はじめに
「首の後ろが硬い」「上を向くと詰まる」——こういう訴えを聞くと、どうしても後頭下筋に意識が向いちゃうんですよね。でも実際、座位で胸郭が起きないまま視線を上げると、上位頸椎が伸展で不足分を補いやすくなるんです。局所の緊張って、局所だけの問題じゃなくて、胸郭伸展不足の結果としても見直す必要があるんですよね。上方視で後頸部が詰まるとき、頸椎伸展角度だけを見ていても代償源はわからないんですよ。

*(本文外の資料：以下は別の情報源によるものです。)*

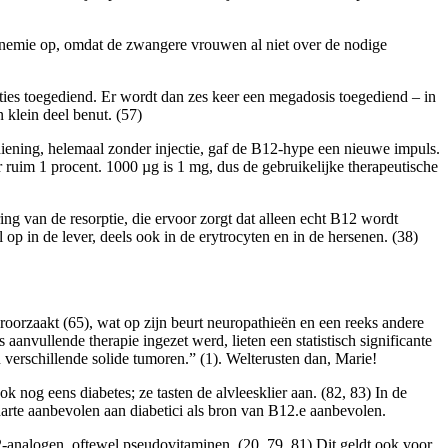
 anemie op, omdat de zwangere vrouwen al niet over de nodige
ies toegediend. Er wordt dan zes keer een megadosis toegediend – in
n klein deel benut. (57)
ediening, helemaal zonder injectie, gaf de B12-hype een nieuwe impuls.
 ruim 1 procent. 1000 µg is 1 mg, dus de gebruikelijke therapeutische
 van de resorptie, die ervoor zorgt dat alleen echt B12 wordt
 in de lever, deels ook in de erytrocyten en in de hersenen. (38)
roorzaakt (65), wat op zijn beurt neuropathieën en een reeks andere
anvullende therapie ingezet werd, lieten een statistisch significante
n verschillende solide tumoren.” (1). Welterusten dan, Marie!
nog eens diabetes; ze tasten de alvleesklier aan. (82, 83) In de
 harte aanbevolen aan diabetici als bron van B12.e aanbevolen.
-analogen, oftewel pseudovitaminen. (20, 79, 81) Dit geldt ook voor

後頭下だけで話を終わらせない、この視点はすごく大事です。ただ、その前後で何が起きているかを見ないと、介入ってすぐ局所に寄っちゃうんですよね。
この記事では、上位頸椎過緊張と胸郭伸展不足を局所所見だけじゃなく、荷重条件、運動連鎖、代償動作の変化からも見ていきます。医学用語はそのまま使いますけど、着地はシンプルにしますね。「で、明日の臨床ではどこを見るの?」ってところまで、ちゃんと落としていきます。
上を向くと詰まる理由
胸郭が起きないと、後頭下が頑張っちゃうんですよね。

上方視で後頸部が詰まるとき、頸椎伸展角度だけを見ても代償源はわからないんです。胸郭が屈曲したままだと、視線を上げるために上位頸椎が過剰に伸展しちゃう。だから、胸郭を軽く起こした条件で同じ視線課題をやってみて、後頭下の張りや詰まりが変わるかを見ていきます。
Beforeでは胸郭屈曲のまま上を見るため、上位頸椎が強く伸展する。Afterでは胸郭伸展を作ると頸部伸展の負担が減る。この順番にしておくと、見た所見をそのまま練習課題へ変換しやすいんですよね。
評価条件のそろえ方
座位姿勢をそろえて、頸部伸展を見る。ざっくり言うと、評価の入口を狭くしないための前提づくりです。評価ではまず条件をそろえます。

自然座位で骨盤後傾や胸郭伸展不足を見て、そのまま頸部伸展と視線方向を見ておく。次に胸郭だけを軽く起こして、同じ課題を再評価するんです。